Quoted passage:
'''

THE GIRL WHO WROTE FRANKENSTEIN

A fresh biography of Mary Shelley (1797-1851), who created the monster that has become “part of our shared imagination.”

Mary’s mother, Mary Wollstonecraft, died just after she was born, leaving her and her older, illegitimate sister, Fanny, to be raised by her father, William Godwin. Since her parents were two of the leading political philosophers of the time, Mary received a fine education in the humanities, developing her reasoning skills. Godwin was also an anarchist and utilitarian who seemed to approve of the Romantic poets and free love—except for Percy Shelley. As his protégé, Shelley met Mary when she was 16, and he was married with a pregnant wife. They soon ran off to Europe and took Mary’s stepsister, Jane, with them. Throughout the marriage, they shared their talents and supported and encouraged each other. But Shelley handled money poorly, and they soon had to return to London to the first of innumerable homes throughout Europe. Jane, who soon changed her name to Claire, met and fell for Lord Byron and persuaded Percy and Mary to meet up with him at Lake Geneva. As Sampson (Lyric Cousins: Poetry and Musical Form, 2016, etc.) shows in this perceptive biography, it was there that Frankenstein was born, with Byron’s challenge to write ghost stories. Begun when she was 19, Mary’s novel, often considered the first work of science fiction, was finished and published before she was 21. With it, she changed the face of fiction, revealing the experimental spirit of the Romantic period. Unfortunately, their marriage was also experimental and filled with inequities. Shelley was a firm believer in free love, particularly for himself. After a series of pregnancies and only one surviving child, Mary still believed in their love, even more so after his death. Throughout, Sampson demonstrates why the story of Shelley and Frankenstein remains so intriguing, even today.

'''

Required task: According to the review of the Mary Shelley biography, how old was Mary when she began writing her novel?

Information provided:
'''

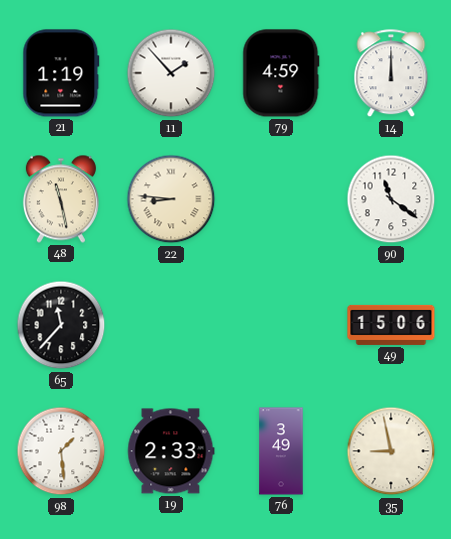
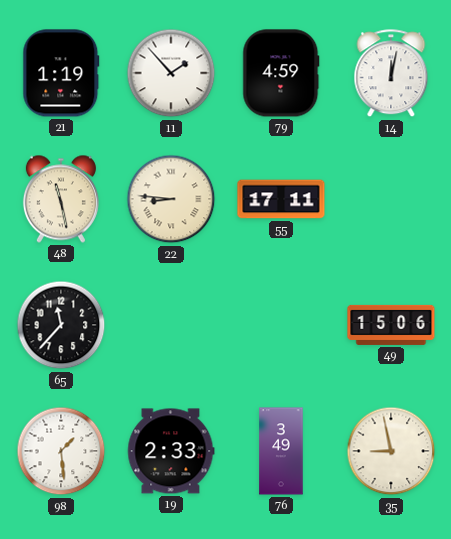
14: 12:00 -> 12:02
55: none -> 17:11
90: 11:21 -> none
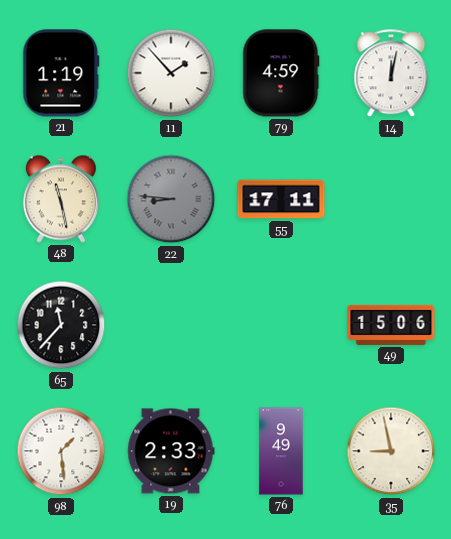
22 dial: cream -> grey
76: 3:49 -> 9:49
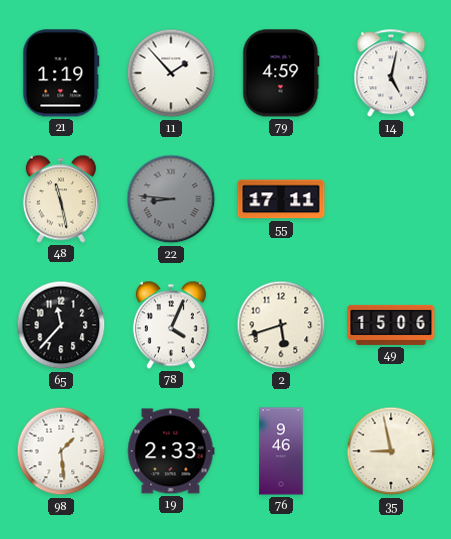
14: 12:02 -> 5:02
78: none -> 4:04
2: none -> 5:42
76: 9:49 -> 9:46
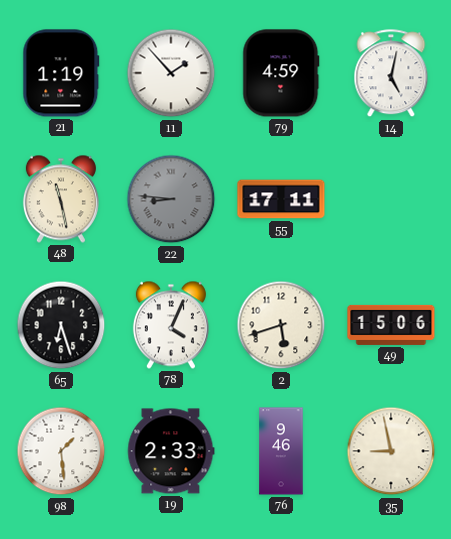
65: 11:37 -> 6:27
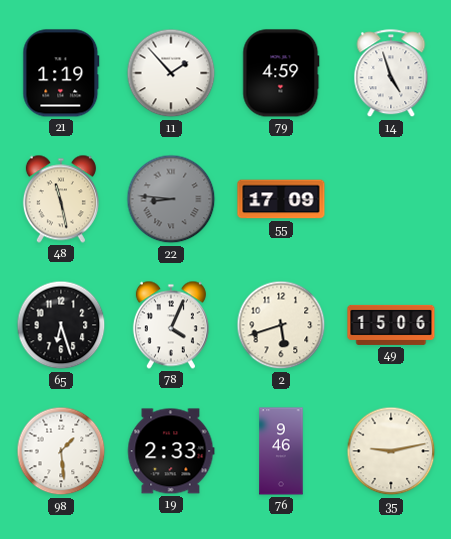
14: 5:02 -> 4:57
55: 17:11 -> 17:09
35: 8:58 -> 9:13
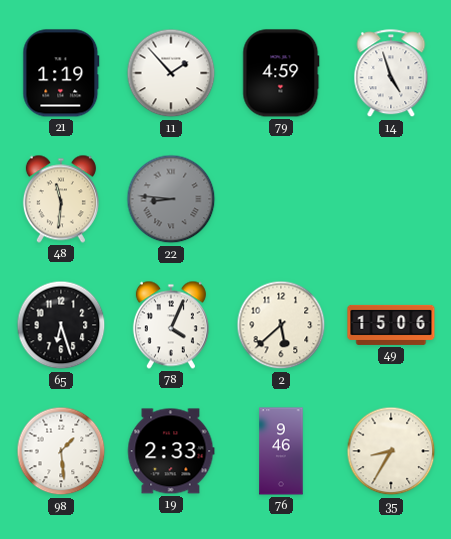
48: 11:28 -> 11:31
55: 17:09 -> none
2: 5:42 -> 5:38
35: 9:13 -> 8:35
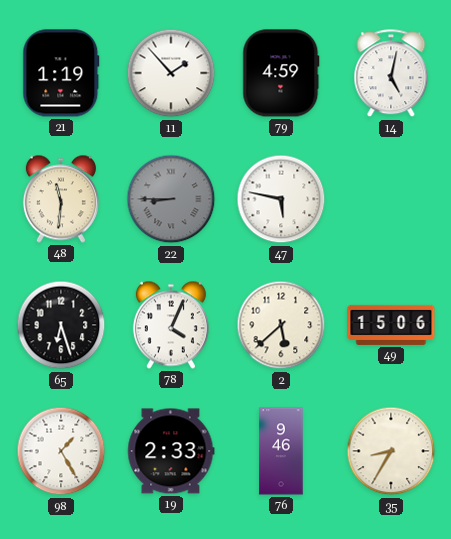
14: 4:57 -> 5:02
22: 8:46 -> 8:45
47: none -> 5:47
98: 1:29 -> 1:25
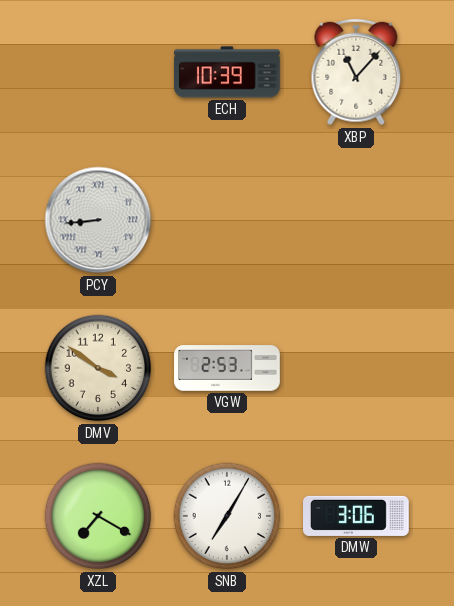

'''

The completed task: She was 19.